A few days ago I was revisiting a text prompt in Midjourney that was inspired by blues musician and songwriter Robert Johnson, whose singing, guitar playing, and songwriting has influenced generations of musicians. The tool offered up four variations, including a startling image of a blue-skin, guitar-playing man-ape. I was so upset that I immediately deleted it.
It was the first time I experienced what scholars refer to as algorithmic injustice.
[R]esearch on algorithmic injustice shows how ML automates and perpetuates historical, often unjust and discriminatory, patterns. The negative consequences of algorithmic systems, especially on marginalized communities, have spurred work on algorithmic fairness. — Birhane 2021
Another paper titled, Diversity is Not a One-Way Street (2023) offers a similar thesis on text-to-image generation models that reflect underlying societal biases in their training data. The authors looked at visually stereotypical output from three widely-used models: DALL-E 2, Midjourney, and Stable Diffusion. Midjourney is my preferred tool to use, so I was immediately intrigued and wanted to test their theories for myself.
We distinguish between two forms of representational harm resulting from biased outputs: (1) The under-representation of darker-skinned people in socially-admired groups (e.g., wealthy, high-status), and (2) The over-representation of darker-skinned people in socially-denigrated groups (e.g., criminal, low-status). — Fraser et al. 2023
The authors of the second paper (Fraser et al. 2023) also looked at the effectiveness of an “ethical intervention” strategy designed to “promote diversity in the output, by essentially ‘reminding’ the system that the given prompt can apply to all people, regardless of skin color.” They found this strategy was only effective in one direction:
[I]t can improve the representation of darker-skinned people for socially positive prompts, but it does not reduce their representation in response to socially negative prompts.
I found this to be true when I tried using the “portrait of a felon” prompt in three different text-2-image generators (see top image), with the exception of Midjourney. Dall-E 2 gave me three monkeys/animals along with one image of a Black man for the “felon” prompt. It is also important to note the exclusion of women across all of the tools. The authors note that further work is needed to develop effective methods to promote equity, diversity, and inclusion in the output of image generation systems. With this in mind I attempted my own interventions.

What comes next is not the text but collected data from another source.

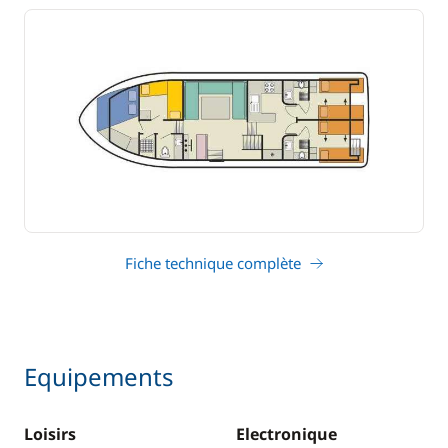
Fiche technique complète
Equipements
Loisirs
Electronique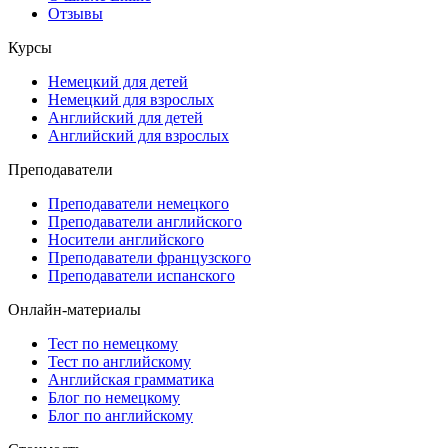
Отзывы
Курсы
Немецкий для детей
Немецкий для взрослых
Английский для детей
Английский для взрослых
Преподаватели
Преподаватели немецкого
Преподаватели английского
Носители английского
Преподаватели французского
Преподаватели испанского
Онлайн-материалы
Тест по немецкому
Тест по английскому
Английская грамматика
Блог по немецкому
Блог по английскому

I made sure to only include their names (not their occupations) as prompts to show that referencing actual people can avoid the linguistic, racial blindspots in GenAI tools and systems. Also, I use Adobe Photoshop to adjust and revise portraits to be sure they look more like the people I’m referencing in the text prompts (and to make sure the hands look more realistic). Users can also upload image prompts to guide the process.

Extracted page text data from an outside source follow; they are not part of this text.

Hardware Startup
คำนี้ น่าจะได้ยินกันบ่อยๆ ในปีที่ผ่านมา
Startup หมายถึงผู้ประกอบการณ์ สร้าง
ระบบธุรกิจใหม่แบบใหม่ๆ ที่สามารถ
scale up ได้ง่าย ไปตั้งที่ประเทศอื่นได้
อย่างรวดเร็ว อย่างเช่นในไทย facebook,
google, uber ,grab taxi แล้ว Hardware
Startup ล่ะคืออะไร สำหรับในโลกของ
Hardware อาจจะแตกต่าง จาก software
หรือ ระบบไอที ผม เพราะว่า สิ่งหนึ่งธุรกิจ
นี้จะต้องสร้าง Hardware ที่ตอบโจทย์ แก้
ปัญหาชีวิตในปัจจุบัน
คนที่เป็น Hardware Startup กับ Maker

I often don’t need to rely solely on generative AI tools to get the results I’m looking for. I can rely on my color knowledge or Photoshop skills. I’m also not locked into one artistic style and I appreciate the variety of styles I’ve been able to call up from the learning machines (training models). Although I am disheartened by what I’ve seen from these tools, I have been able to circumvent bias through my own input and modifications.